Even though both sides say they are trying to throw more this season, expect a matchup similar to last year’s, when both teams were held well below their season averages for points and total offense.
“Their hallmark has been speed on both sides of the ball and a tough physical defense,” Galligan said. “They still have that.”
Around Anne Arundel
Two weeks ago, when his team traveled to No. 19 Arundel, Meade Coach Rich Holzer knew his team wasn’t ready to play.
Coming in undefeated with a pair of shutouts already under their belt, Holzer said the Mustangs were over-confident and unprepared after their worst week of practices all season. Meade got a stern reality check in the form of a 40-8 drubbing.
“Being a young team, what ends up happening is you get overconfident and you don’t work as hard,” Holzer said. “We actually told them as a staff that Thursday before we played Arundel, we said this is the worst week of practice we’ve had all year. You guys are not ready. We’re going to go in there and it’s not going to be pretty. We called it going into it.”

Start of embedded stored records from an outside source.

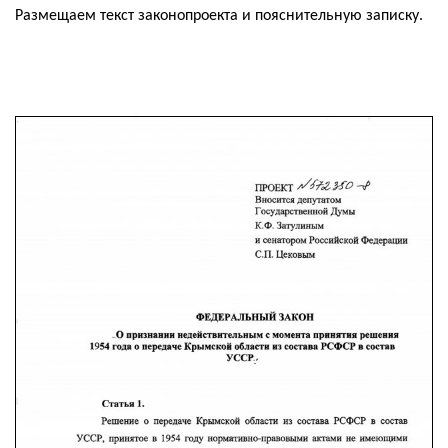
Размещаем текст законопроекта и пояснительную записку.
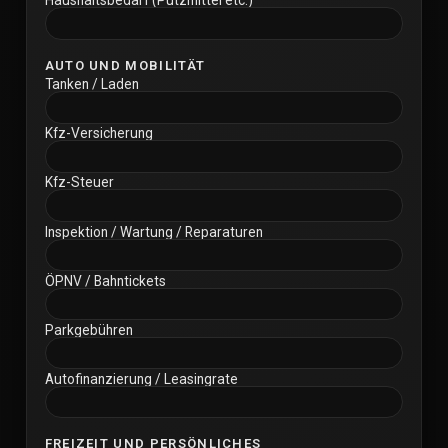
Haushaltsbedarf (Putzmittel etc.)
AUTO UND MOBILITÄT
Tanken / Laden
Kfz-Versicherung
Kfz-Steuer
Inspektion / Wartung / Reparaturen
ÖPNV / Bahntickets
Parkgebühren
Autofinanzierung / Leasingrate
FREIZEIT UND PERSÖNLICHES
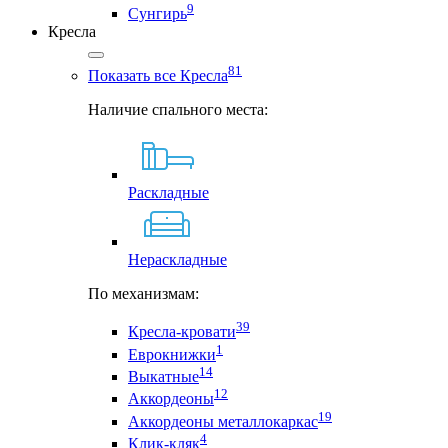
9
Сунгирь
Кресла
81
Показать все Кресла
Наличие спального места:
Раскладные
Нераскладные
По механизмам:
39
Кресла-кровати
1
Еврокнижки
14
Выкатные
12
Аккордеоны
19
Аккордеоны металлокаркас
4
Клик-кляк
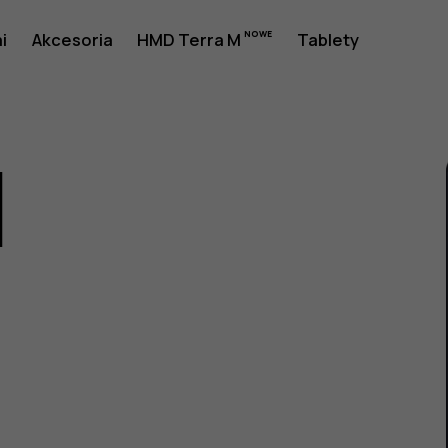
i
Akcesoria
HMD Terra M
Tablety
1
a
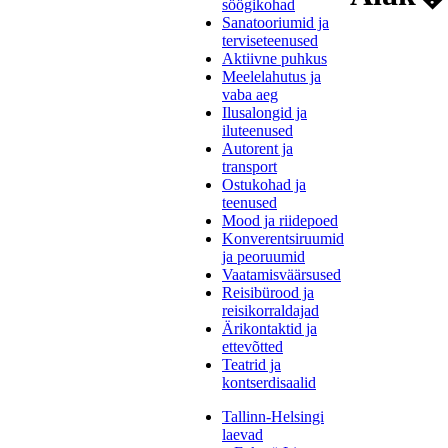
söögikohad
Sanatooriumid ja
terviseteenused
Aktiivne puhkus
Meelelahutus ja
vaba aeg
Ilusalongid ja
iluteenused
Autorent ja
transport
Ostukohad ja
teenused
Mood ja riidepoed
Konverentsiruumid
ja peoruumid
Vaatamisväärsused
Reisibürood ja
reisikorraldajad
Ärikontaktid ja
ettevõtted
Teatrid ja
kontserdisaalid
Tallinn-Helsingi
laevad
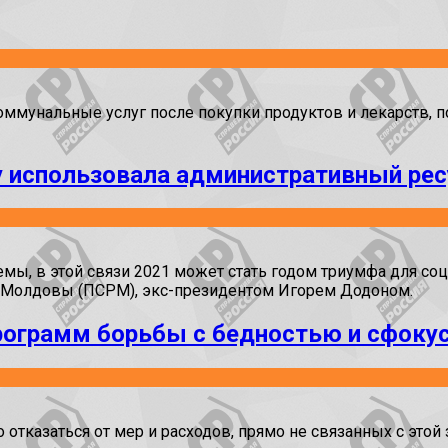
коммунальные услуг после покупки продуктов и лекарств, 
 использовала административный ресу
, в этой связи 2021 может стать годом триумфа для соци
в Молдовы (ПСРМ), экс-президентом Игорем Додоном.
программ борьбы с бедностью и сфоку
тказаться от мер и расходов, прямо не связанных с этой 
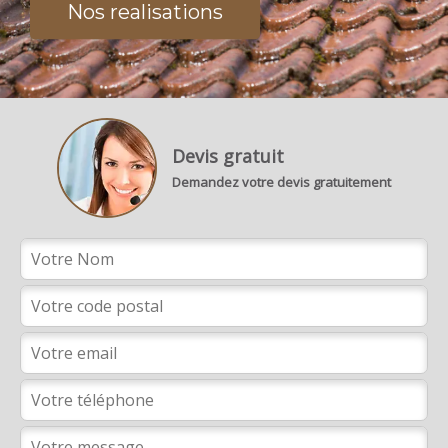
Nos realisations
Devis gratuit
Demandez votre devis gratuitement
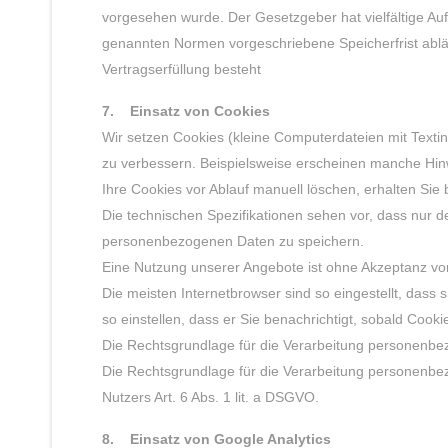
vorgesehen wurde. Der Gesetzgeber hat vielfältige Au
genannten Normen vorgeschriebene Speicherfrist abläuf
Vertragserfüllung besteht
7. Einsatz von Cookies
Wir setzen Cookies (kleine Computerdateien mit Texti
zu verbessern. Beispielsweise erscheinen manche Hin
Ihre Cookies vor Ablauf manuell löschen, erhalten Sie
Die technischen Spezifikationen sehen vor, dass nur d
personenbezogenen Daten zu speichern.
Eine Nutzung unserer Angebote ist ohne Akzeptanz von C
Die meisten Internetbrowser sind so eingestellt, dass
so einstellen, dass er Sie benachrichtigt, sobald Cook
Die Rechtsgrundlage für die Verarbeitung personenbez
Die Rechtsgrundlage für die Verarbeitung personenbez
Nutzers Art. 6 Abs. 1 lit. a DSGVO.
8. Einsatz von Google Analytics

The Mustangs (3-1) will get a shot at redemption Saturday night with another road game against Anne Arundel County’s other undefeated team, No. 7 Old Mill (4-0). Holzer willingly describes the Mustangs as a “second-tier” team in the county, and he said Saturday is a chance for Meade to make a statement by beating one of the county’s traditional powers.
“To take that next step we got to beat one of those better teams,” he said. “I told the kids there’s no point in talking about anything else until we knock one of those teams off because that’s what needs to happen for us to advance.”
Old Mill has had no problems scoring points this season, putting up 96 points in its last two games alone, but Holzer said the Patriots’ run-based offense will offer more favorable matchups for his team than fast-paced, pass-heavy Arundel did. Just as important as the matchups though, Holzer said his team is prepared mentally this time, having already learned its lesson.
“Obviously no coach wants to take a loss, but I think with a young team, sometimes you need to take a butt-kicking to move forwards,” he said. “With football, eventually you are going to face adversity and hardship at some point in your career, so hopefully we’ve experienced it, learned from it, and they’ll know how to react to it from now on.”